Repeat each record that follows, keeping it identical.

----- Entries provided

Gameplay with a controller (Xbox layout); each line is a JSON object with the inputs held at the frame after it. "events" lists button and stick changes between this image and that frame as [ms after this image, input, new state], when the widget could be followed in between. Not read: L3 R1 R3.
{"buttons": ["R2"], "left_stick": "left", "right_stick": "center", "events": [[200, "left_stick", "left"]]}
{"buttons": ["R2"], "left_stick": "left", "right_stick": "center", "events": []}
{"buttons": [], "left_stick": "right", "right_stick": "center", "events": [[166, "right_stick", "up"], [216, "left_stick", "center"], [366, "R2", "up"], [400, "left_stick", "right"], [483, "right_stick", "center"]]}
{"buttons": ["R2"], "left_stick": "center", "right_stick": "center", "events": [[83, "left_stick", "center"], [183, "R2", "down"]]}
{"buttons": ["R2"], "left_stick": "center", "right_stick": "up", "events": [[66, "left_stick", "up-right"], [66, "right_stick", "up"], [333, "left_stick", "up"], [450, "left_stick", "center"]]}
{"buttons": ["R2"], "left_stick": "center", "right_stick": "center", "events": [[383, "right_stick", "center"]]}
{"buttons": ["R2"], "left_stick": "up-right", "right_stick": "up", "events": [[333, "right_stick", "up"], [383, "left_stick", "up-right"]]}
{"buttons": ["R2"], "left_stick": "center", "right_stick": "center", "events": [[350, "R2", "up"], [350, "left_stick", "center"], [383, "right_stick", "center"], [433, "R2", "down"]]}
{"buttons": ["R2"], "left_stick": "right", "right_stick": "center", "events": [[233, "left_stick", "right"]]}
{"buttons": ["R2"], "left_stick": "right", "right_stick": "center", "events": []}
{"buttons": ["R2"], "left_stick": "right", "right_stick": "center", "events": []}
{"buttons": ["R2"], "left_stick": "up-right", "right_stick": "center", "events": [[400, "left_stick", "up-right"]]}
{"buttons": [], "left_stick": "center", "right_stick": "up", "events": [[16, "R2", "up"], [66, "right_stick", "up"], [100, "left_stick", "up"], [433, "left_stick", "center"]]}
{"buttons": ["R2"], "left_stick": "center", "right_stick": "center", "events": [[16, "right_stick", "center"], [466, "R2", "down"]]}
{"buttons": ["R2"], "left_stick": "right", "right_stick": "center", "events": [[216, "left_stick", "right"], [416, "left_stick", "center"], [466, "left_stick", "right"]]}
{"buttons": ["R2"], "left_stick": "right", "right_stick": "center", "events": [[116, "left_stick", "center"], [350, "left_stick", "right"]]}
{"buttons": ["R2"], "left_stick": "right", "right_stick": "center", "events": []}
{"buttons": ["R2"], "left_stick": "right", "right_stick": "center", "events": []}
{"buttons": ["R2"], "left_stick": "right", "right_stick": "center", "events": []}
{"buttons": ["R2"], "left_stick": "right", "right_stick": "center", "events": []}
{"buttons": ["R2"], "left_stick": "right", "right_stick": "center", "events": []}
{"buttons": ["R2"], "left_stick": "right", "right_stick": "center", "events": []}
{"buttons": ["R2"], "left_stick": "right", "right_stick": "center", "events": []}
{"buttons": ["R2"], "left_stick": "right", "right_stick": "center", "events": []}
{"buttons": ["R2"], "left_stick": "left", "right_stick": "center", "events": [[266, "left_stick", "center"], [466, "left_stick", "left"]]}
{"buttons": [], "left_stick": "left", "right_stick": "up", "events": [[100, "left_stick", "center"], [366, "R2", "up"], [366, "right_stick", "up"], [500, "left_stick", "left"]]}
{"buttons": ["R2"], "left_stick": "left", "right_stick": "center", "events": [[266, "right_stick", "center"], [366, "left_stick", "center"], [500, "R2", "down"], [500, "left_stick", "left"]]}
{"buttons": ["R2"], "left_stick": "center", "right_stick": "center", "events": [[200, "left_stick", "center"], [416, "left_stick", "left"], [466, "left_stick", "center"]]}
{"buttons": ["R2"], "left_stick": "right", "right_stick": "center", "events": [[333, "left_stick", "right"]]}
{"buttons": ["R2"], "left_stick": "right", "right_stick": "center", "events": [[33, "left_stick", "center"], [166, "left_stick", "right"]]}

----------

## Completed exercise:
Gameplay with a controller (Xbox layout); each line is a JSON object with the inputs held at the frame after it. "events" lists button and stick changes between this image and that frame as [ms after this image, input, new state], when the widget could be followed in between. Not read: L3 R1 R3.
{"buttons": ["R2"], "left_stick": "left", "right_stick": "center", "events": [[200, "left_stick", "left"]]}
{"buttons": ["R2"], "left_stick": "left", "right_stick": "center", "events": []}
{"buttons": [], "left_stick": "right", "right_stick": "center", "events": [[166, "right_stick", "up"], [216, "left_stick", "center"], [366, "R2", "up"], [400, "left_stick", "right"], [483, "right_stick", "center"]]}
{"buttons": ["R2"], "left_stick": "center", "right_stick": "center", "events": [[83, "left_stick", "center"], [183, "R2", "down"]]}
{"buttons": ["R2"], "left_stick": "center", "right_stick": "up", "events": [[66, "left_stick", "up-right"], [66, "right_stick", "up"], [333, "left_stick", "up"], [450, "left_stick", "center"]]}
{"buttons": ["R2"], "left_stick": "center", "right_stick": "center", "events": [[383, "right_stick", "center"]]}
{"buttons": ["R2"], "left_stick": "up-right", "right_stick": "up", "events": [[333, "right_stick", "up"], [383, "left_stick", "up-right"]]}
{"buttons": ["R2"], "left_stick": "center", "right_stick": "center", "events": [[350, "R2", "up"], [350, "left_stick", "center"], [383, "right_stick", "center"], [433, "R2", "down"]]}
{"buttons": ["R2"], "left_stick": "right", "right_stick": "center", "events": [[233, "left_stick", "right"]]}
{"buttons": ["R2"], "left_stick": "right", "right_stick": "center", "events": []}
{"buttons": ["R2"], "left_stick": "right", "right_stick": "center", "events": []}
{"buttons": ["R2"], "left_stick": "up-right", "right_stick": "center", "events": [[400, "left_stick", "up-right"]]}
{"buttons": [], "left_stick": "center", "right_stick": "up", "events": [[16, "R2", "up"], [66, "right_stick", "up"], [100, "left_stick", "up"], [433, "left_stick", "center"]]}
{"buttons": ["R2"], "left_stick": "center", "right_stick": "center", "events": [[16, "right_stick", "center"], [466, "R2", "down"]]}
{"buttons": ["R2"], "left_stick": "right", "right_stick": "center", "events": [[216, "left_stick", "right"], [416, "left_stick", "center"], [466, "left_stick", "right"]]}
{"buttons": ["R2"], "left_stick": "right", "right_stick": "center", "events": [[116, "left_stick", "center"], [350, "left_stick", "right"]]}
{"buttons": ["R2"], "left_stick": "right", "right_stick": "center", "events": []}
{"buttons": ["R2"], "left_stick": "right", "right_stick": "center", "events": []}
{"buttons": ["R2"], "left_stick": "right", "right_stick": "center", "events": []}
{"buttons": ["R2"], "left_stick": "right", "right_stick": "center", "events": []}
{"buttons": ["R2"], "left_stick": "right", "right_stick": "center", "events": []}
{"buttons": ["R2"], "left_stick": "right", "right_stick": "center", "events": []}
{"buttons": ["R2"], "left_stick": "right", "right_stick": "center", "events": []}
{"buttons": ["R2"], "left_stick": "right", "right_stick": "center", "events": []}
{"buttons": ["R2"], "left_stick": "left", "right_stick": "center", "events": [[266, "left_stick", "center"], [466, "left_stick", "left"]]}
{"buttons": [], "left_stick": "left", "right_stick": "up", "events": [[100, "left_stick", "center"], [366, "R2", "up"], [366, "right_stick", "up"], [500, "left_stick", "left"]]}
{"buttons": ["R2"], "left_stick": "left", "right_stick": "center", "events": [[266, "right_stick", "center"], [366, "left_stick", "center"], [500, "R2", "down"], [500, "left_stick", "left"]]}
{"buttons": ["R2"], "left_stick": "center", "right_stick": "center", "events": [[200, "left_stick", "center"], [416, "left_stick", "left"], [466, "left_stick", "center"]]}
{"buttons": ["R2"], "left_stick": "right", "right_stick": "center", "events": [[333, "left_stick", "right"]]}
{"buttons": ["R2"], "left_stick": "right", "right_stick": "center", "events": [[33, "left_stick", "center"], [166, "left_stick", "right"]]}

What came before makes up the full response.